Terugblik op de oefening verbindend communiceren
We ervoeren dat het samenvatten behulpzaam was om contact met de spreker te maken. Als spreker voelden we ons gehoord en konden ontspannen. Tegelijk merkten we als samenvatter dat de oriëntatie op onszelf, ‘ik wil ook iets zeggen’, wegviel; onze ik-gerichtheid loste op. We leerden om met het ongeduld dat we tegenkwamen present te zijn, om er niet in mee te gaan. Hierdoor konden we blijven luisteren naar elkaar. De anderen in de groep bleven in beeld.
Normaalgesproken voeren één of twee personen de boventoon, die bepalen dan wat belangrijk is en wat niet, en de rest voegt zich dan wel of niet. Dat kon nu niet. We ervoeren dat daarmee gelijkwaardigheid in de groep ontstond, ook dat ontspande. Samenvatten van elke spreker gaf de ervaring van verbinding in de groep. We werden ons gaandeweg meer bewust dat we deel uitmaakten van het geheel, het holon.
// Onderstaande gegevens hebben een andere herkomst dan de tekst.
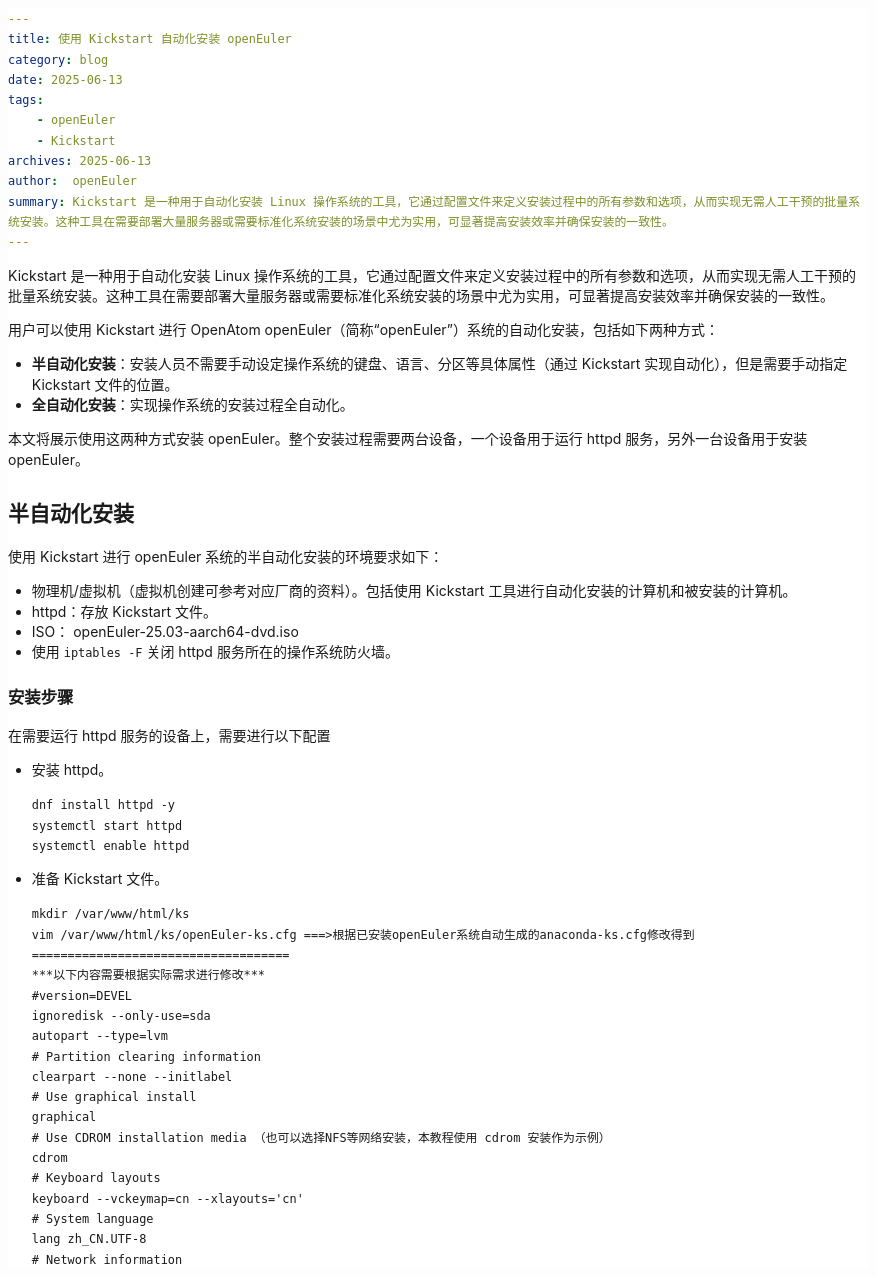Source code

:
 ```yaml
---
title: 使用 Kickstart 自动化安装 openEuler
category: blog 
date: 2025-06-13
tags:
    - openEuler
    - Kickstart
archives: 2025-06-13
author:  openEuler
summary: Kickstart 是一种用于自动化安装 Linux 操作系统的工具，它通过配置文件来定义安装过程中的所有参数和选项，从而实现无需人工干预的批量系统安装。这种工具在需要部署大量服务器或需要标准化系统安装的场景中尤为实用，可显著提高安装效率并确保安装的一致性。
---
```


Kickstart 是一种用于自动化安装 Linux 操作系统的工具，它通过配置文件来定义安装过程中的所有参数和选项，从而实现无需人工干预的批量系统安装。这种工具在需要部署大量服务器或需要标准化系统安装的场景中尤为实用，可显著提高安装效率并确保安装的一致性。

用户可以使用 Kickstart 进行 OpenAtom openEuler（简称“openEuler”）系统的自动化安装，包括如下两种方式：

- **半自动化安装**：安装人员不需要手动设定操作系统的键盘、语言、分区等具体属性（通过 Kickstart 实现自动化），但是需要手动指定 Kickstart 文件的位置。
- **全自动化安装**：实现操作系统的安装过程全自动化。

本文将展示使用这两种方式安装 openEuler。整个安装过程需要两台设备，一个设备用于运行 httpd 服务，另外一台设备用于安装 openEuler。


## 半自动化安装

使用 Kickstart 进行 openEuler 系统的半自动化安装的环境要求如下：

- 物理机/虚拟机（虚拟机创建可参考对应厂商的资料）。包括使用 Kickstart 工具进行自动化安装的计算机和被安装的计算机。
- httpd：存放 Kickstart 文件。
- ISO： openEuler-25.03-aarch64-dvd.iso
- 使用 `iptables -F` 关闭 httpd 服务所在的操作系统防火墙。

### 安装步骤

在需要运行 httpd 服务的设备上，需要进行以下配置

- 安装 httpd。

  ```
  dnf install httpd -y
  systemctl start httpd
  systemctl enable httpd
  ```

- 准备 Kickstart 文件。

  ```
  mkdir /var/www/html/ks
  vim /var/www/html/ks/openEuler-ks.cfg ===>根据已安装openEuler系统自动生成的anaconda-ks.cfg修改得到
  ====================================
  ***以下内容需要根据实际需求进行修改***
  #version=DEVEL
  ignoredisk --only-use=sda
  autopart --type=lvm
  # Partition clearing information
  clearpart --none --initlabel
  # Use graphical install
  graphical
  # Use CDROM installation media （也可以选择NFS等网络安装，本教程使用 cdrom 安装作为示例）
  cdrom
  # Keyboard layouts
  keyboard --vckeymap=cn --xlayouts='cn'
  # System language
  lang zh_CN.UTF-8
  # Network information
  ```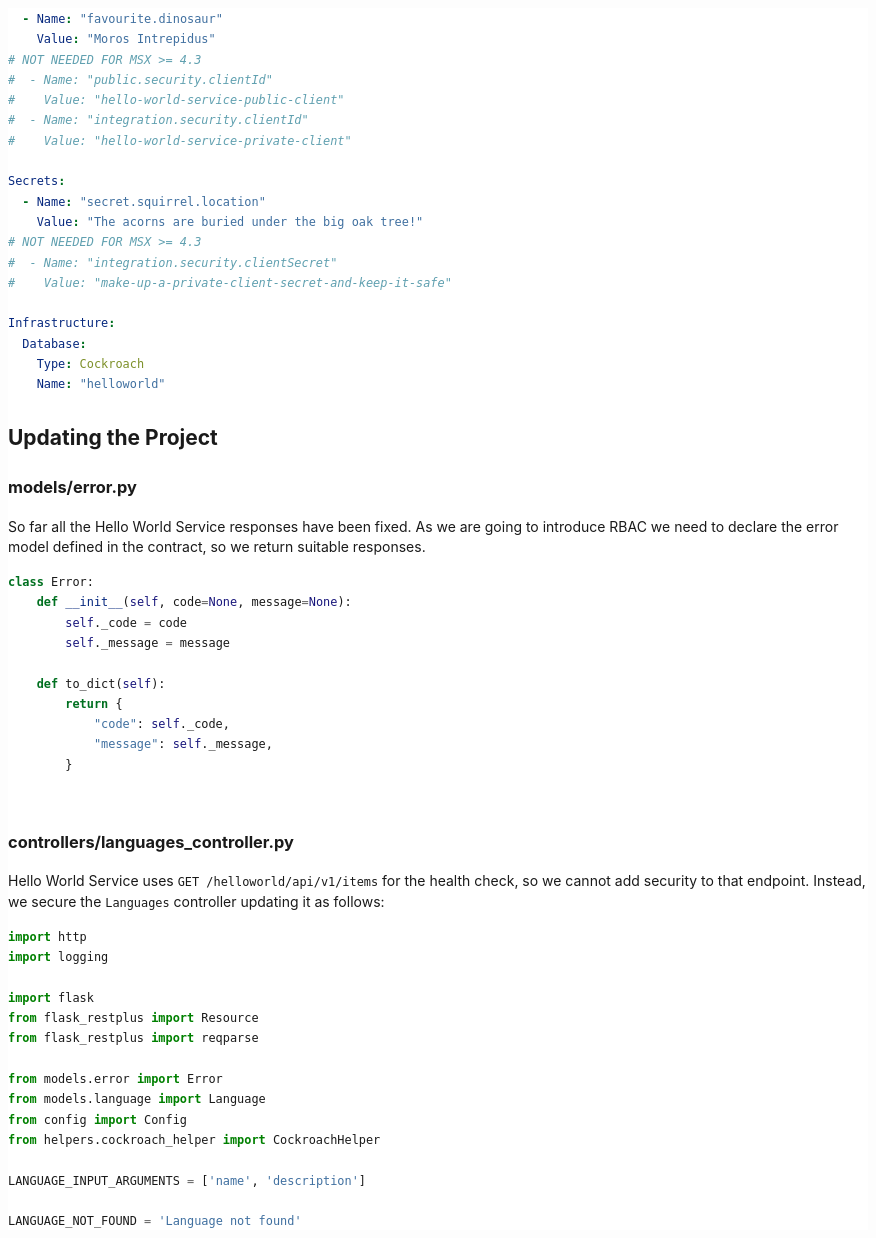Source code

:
 ```yaml
  - Name: "favourite.dinosaur"
    Value: "Moros Intrepidus"
# NOT NEEDED FOR MSX >= 4.3
#  - Name: "public.security.clientId"
#    Value: "hello-world-service-public-client"
#  - Name: "integration.security.clientId"
#    Value: "hello-world-service-private-client"

Secrets:
  - Name: "secret.squirrel.location"
    Value: "The acorns are buried under the big oak tree!"
# NOT NEEDED FOR MSX >= 4.3
#  - Name: "integration.security.clientSecret"
#    Value: "make-up-a-private-client-secret-and-keep-it-safe"

Infrastructure:
  Database:
    Type: Cockroach
    Name: "helloworld"
```

## Updating the Project

### models/error.py
So far all the Hello World Service responses have been fixed. As we are going to introduce RBAC we need to declare the error model defined in the contract, so we return suitable responses.

```python
class Error:
    def __init__(self, code=None, message=None):
        self._code = code
        self._message = message

    def to_dict(self):
        return {
            "code": self._code,
            "message": self._message,
        }
```



<br>

### controllers/languages_controller.py
Hello World Service uses `GET /helloworld/api/v1/items` for the health check, so we cannot add security to that endpoint. Instead, we secure the `Languages` controller updating it as follows:

```python
import http
import logging

import flask
from flask_restplus import Resource
from flask_restplus import reqparse

from models.error import Error
from models.language import Language
from config import Config
from helpers.cockroach_helper import CockroachHelper

LANGUAGE_INPUT_ARGUMENTS = ['name', 'description']

LANGUAGE_NOT_FOUND = 'Language not found'

```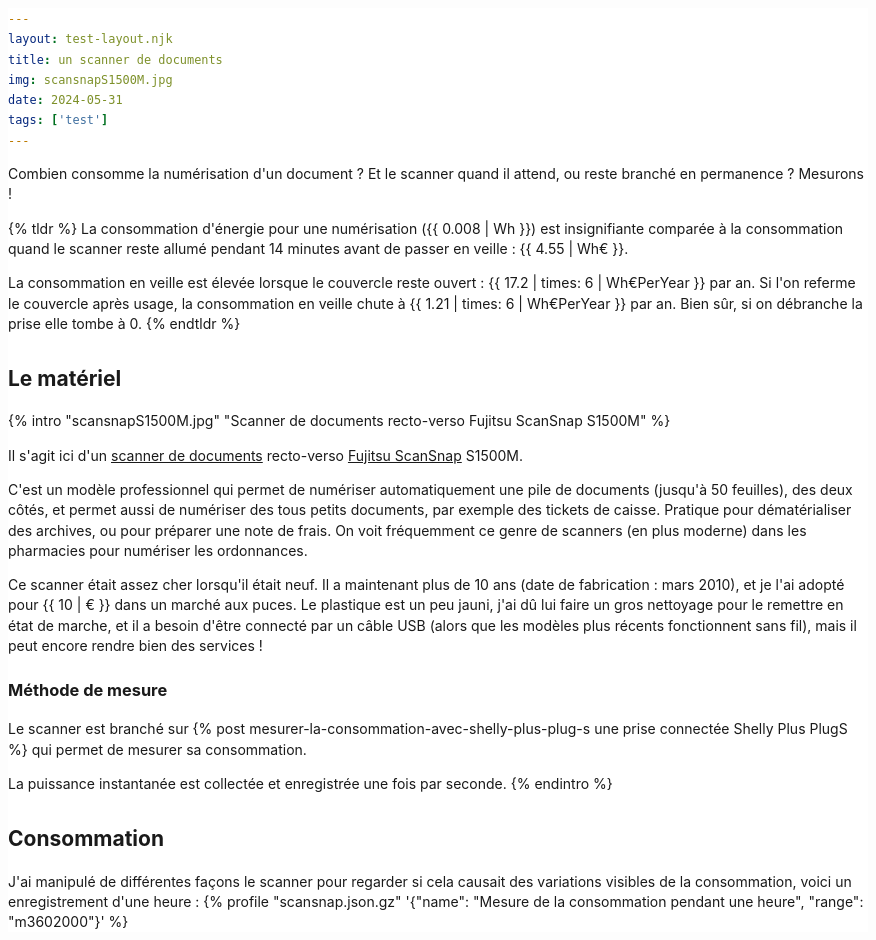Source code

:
 ```yaml
---
layout: test-layout.njk 
title: un scanner de documents
img: scansnapS1500M.jpg
date: 2024-05-31
tags: ['test']
---
```


Combien consomme la numérisation d'un document ? Et le scanner quand il attend, ou reste branché en permanence ? Mesurons !


{% tldr %}
La consommation d'énergie pour une numérisation ({{ 0.008 | Wh }}) est insignifiante comparée à la consommation quand le scanner reste allumé pendant 14 minutes avant de passer en veille : {{ 4.55 | Wh€ }}.

La consommation en veille est élevée lorsque le couvercle reste ouvert : {{ 17.2 | times: 6 | Wh€PerYear }} par an. Si l'on referme le couvercle après usage, la consommation en veille chute à {{ 1.21 | times: 6 | Wh€PerYear }} par an. Bien sûr, si on débranche la prise elle tombe à 0.
{% endtldr %}

## Le matériel
{% intro "scansnapS1500M.jpg" "Scanner de documents recto-verso Fujitsu ScanSnap S1500M" %}

Il s'agit ici d'un [scanner de documents](https://fr.wikipedia.org/wiki/Scanner_(informatique)#Scanners_%C3%A0_d%C3%A9filement) recto-verso [Fujitsu ScanSnap](https://en.wikipedia.org/wiki/List_of_Fujitsu_image_scanners) S1500M.

C'est un modèle professionnel qui permet de numériser automatiquement une pile de documents (jusqu'à 50 feuilles), des deux côtés, et permet aussi de numériser des tous petits documents, par exemple des tickets de caisse. Pratique pour dématérialiser des archives, ou pour préparer une note de frais. On voit fréquemment ce genre de scanners (en plus moderne) dans les pharmacies pour numériser les ordonnances.

Ce scanner était assez cher lorsqu'il était neuf. Il a maintenant plus de 10 ans (date de fabrication : mars 2010), et je l'ai adopté pour {{ 10 | € }} dans un marché aux puces. Le plastique est un peu jauni, j'ai dû lui faire un gros nettoyage pour le remettre en état de marche, et il a besoin d'être connecté par un câble USB (alors que les modèles plus récents fonctionnent sans fil), mais il peut encore rendre bien des services !

### Méthode de mesure

Le scanner est branché sur {% post mesurer-la-consommation-avec-shelly-plus-plug-s une prise connectée Shelly Plus PlugS %} qui permet de mesurer sa consommation.

La puissance instantanée est collectée et enregistrée une fois par seconde.
{% endintro %}

## Consommation

J'ai manipulé de différentes façons le scanner pour regarder si cela causait des variations visibles de la consommation, voici un enregistrement d'une heure :
{% profile "scansnap.json.gz" '{"name": "Mesure de la consommation pendant une heure", "range": "m3602000"}' %}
Doordat we steeds aansloten werd het gesprek in de groep als stromend ervaren. Het onderwerp was niet meer zozeer van één iemand. Terwijl tegelijk de rode draad in de groep bewaard bleef. Het aansluiten voorkwam dat er nieuwe eieren gelegd werden die niet aansloten bij de vorige spreker of dat er afleiding was naar andere onderwerpen. Door de grotere rust die dat met zich mee bracht bouwden we gemakkelijker voort op elkaar. We kregen het gevoel gezamenlijk aan iets bezig te zijn. Zo kwamen we verder met het onderwerp op een relaxte, vanzelfsprekende manier.
Moeten we altijd aansluiten?
Het is niet altijd nodig deze methode toe te passen. Als er al voldoende naar elkaar wordt geluisterd, de verschillen niet te groot zijn, er geen uitkomst van het gesprek wordt verwacht, dan is samenvatten waarschijnlijk niet nodig.
Maar de methode kan goede diensten bewijzen wanneer het relationele aspect belangrijk is en het creëren van betrokkenheid en vertrouwen voorop staat. Ook wanneer de communicatie vaag, ontwijkend ofvoorzichtig is of er juist sprake is van heftige emoties of conflicten kan aansluiten helpen. Tenslotte: als er een besluit nodig is en er zijn (nog) verschillende voorkeuren of er leven nog grote onduidelijkheden over dat besluit, dan is samenvatten, aansluiten en voortbouwen heel behulpzaam.
Hoe komt het dat dit werkt?
Normaal gesproken gaan op veel momenten onze grenzen dicht, bijvoorbeeld bij het ervaren van een verschil. Het hoeven maar heel kleine dingen, kleine woorden te zijn die dat kunnen triggeren.
Als onze grens dicht is zijn we niet in staat tot echt luisteren. Het samenvatten helpt ons om die grenzen weer te openen, zodat we weer verbinding ervaren en er weer informatie in en uit kan. Daardoor kunnen we als groep doorbewegen.
Onze grenzen kunnen open blijven als er wordt aangesloten op een overeenkomst. Als dat bij alle inbreng gebeurt kan de informatie stromen. Dan kunnen we met elkaar een volgende stap maken in het thema dat aan de orde is.
Het experiment maakte duidelijk dat de methode aan zijn doel beantwoord: zowel meer verbinding en holonbewustzijn als resultaat. Tegelijk zullen we er veel mee moeten oefenen voordat het een gewoonte wordt, want hij wordt ook weer snel vergeten.